Prononcé publiquement, par mise à disposition au greffe, par jugement contradictoire et en premier ressort, par Cédric BRIEND, juge, assisté de Christelle AMICE, greffier.

FAITS ET PROCÉDURE

Mme [V] [F], salariée de la société [12] en qualité de préparatrice de commande, a été victime d’un accident du travail le 9 mars 2022.

La déclaration d’accident du travail établie le 10 mars 2022 par l’employeur et transmise à la caisse primaire d’assurance maladie (CPAM) de l’Essonne, est ainsi rédigée : “- Activité de la victime lors de l’accident : Alors que Mme [F] rangeait des bannettes vides sur une étagère, - Nature de l’accident : ses pieds ont heurté une palette puis elle a chuté sur celle-ci. Elle aurait ressenti des douleurs à l’épaule droite et au poignet. - Objet dont le contact a blessé la victime : Palette - Siège des lésions : localisations multiples droites - Nature des lésions : douleurs”.

Le certificat médical initial du 12 mars 2022 établi par le docteur [L] fait état des constatations suivantes : “douleur, épaule et bras droit” et prescrit des soins jusqu’au 21 mars 2022.

Par décision du 25 avril 2022, la CPAM de l’Essonne a pris en charge l’accident au titre de la législation sur les risques professionnels.

Par lettre du 6 juillet 2023, la société [12] a saisi la commission médicale de recours amiable aux fins de contester la durée des arrêts de travail imputée sur son compte employeur prescrits à Mme [F] à la suite de son accident.

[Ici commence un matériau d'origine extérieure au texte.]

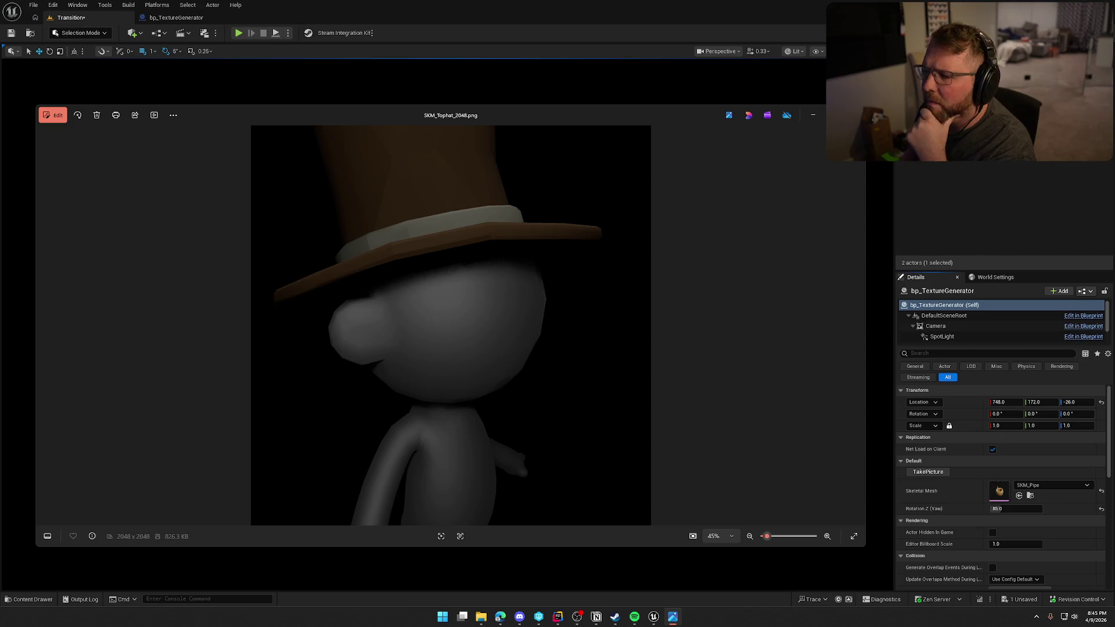
key(Escape)
click(553, 127)
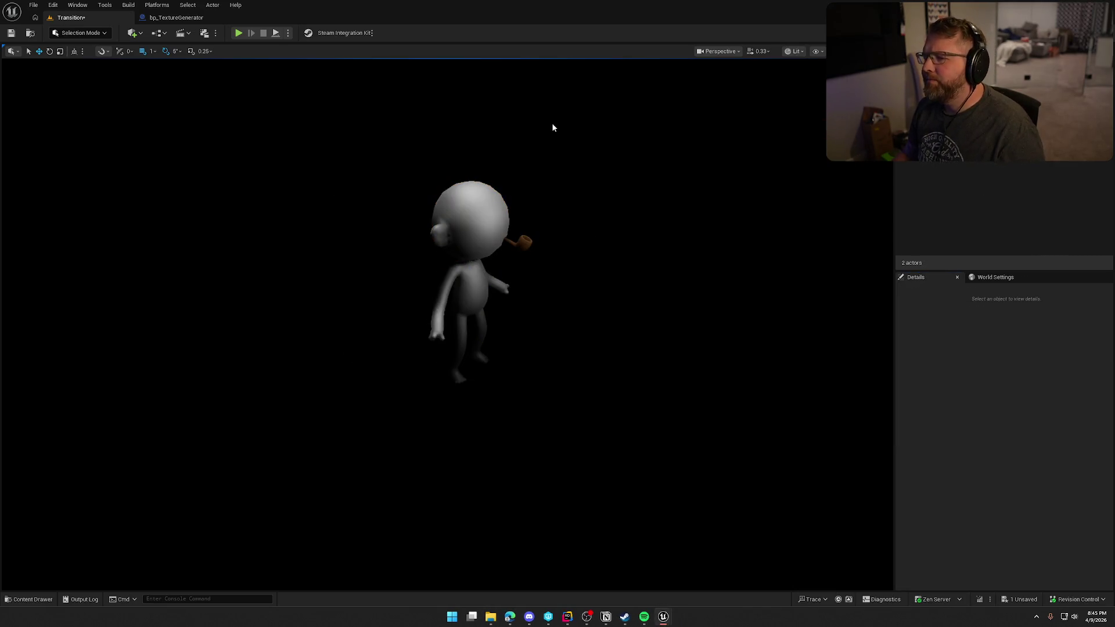
Step: Add a SkyLight actor to the level
click(81, 32)
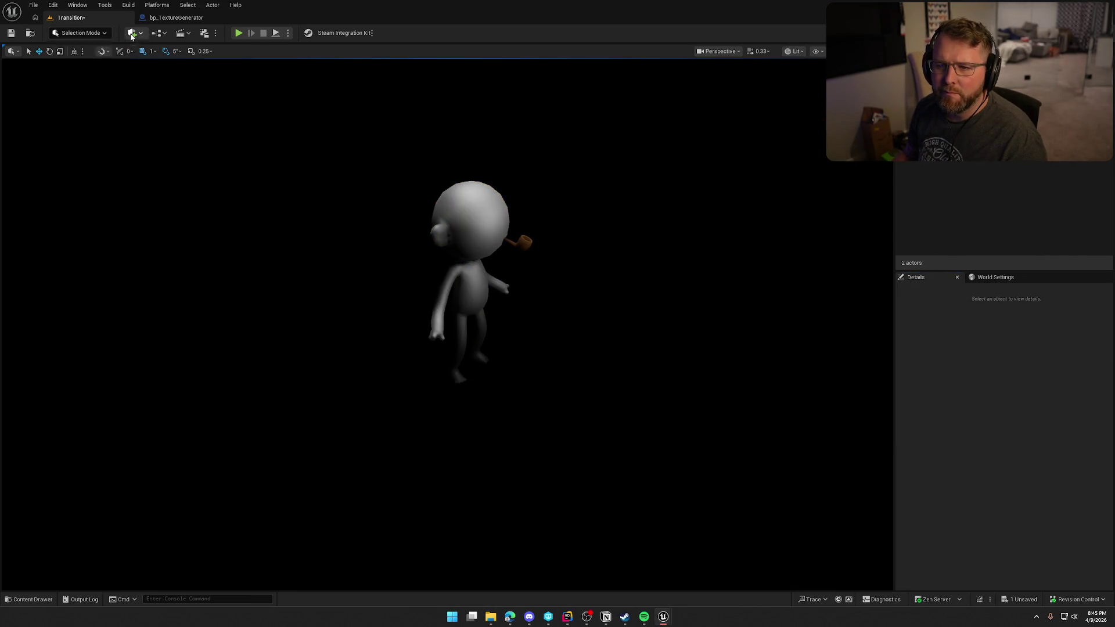
click(132, 33)
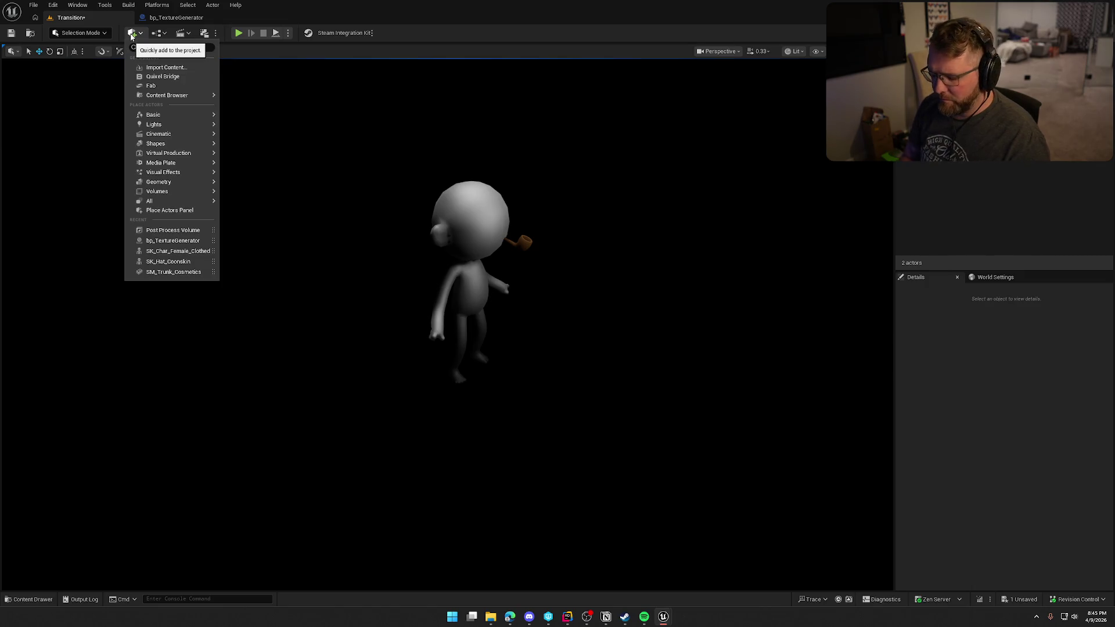
text(sky)
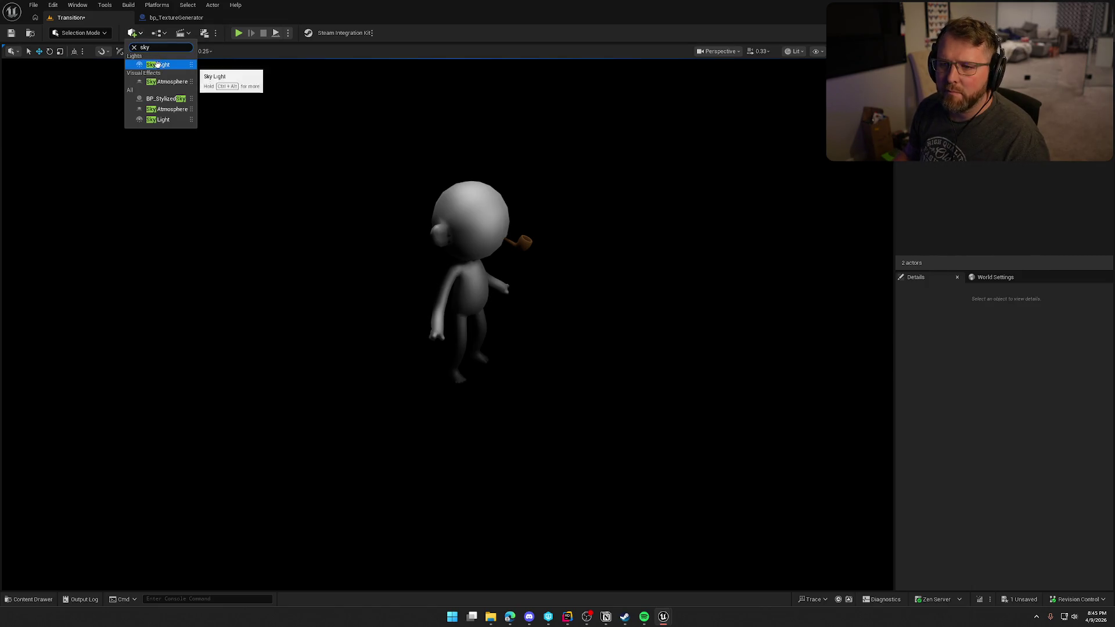
click(177, 65)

Par requête reçue le 20 septembre 2023 au greffe, la société [12] a saisi le service du contentieux social du tribunal judiciaire de Bobigny en l’absence de réponse de la commission, aux fins de contester la durée et l’imputabilité des arrêts de travail prescrits à Mme [F].

L’affaire a été appelée à l’audience du 27 février 2024 et renvoyée à l’audience du 3 septembre 2024, date à laquelle les parties, présentes ou représentées, ont été entendues en leurs observations.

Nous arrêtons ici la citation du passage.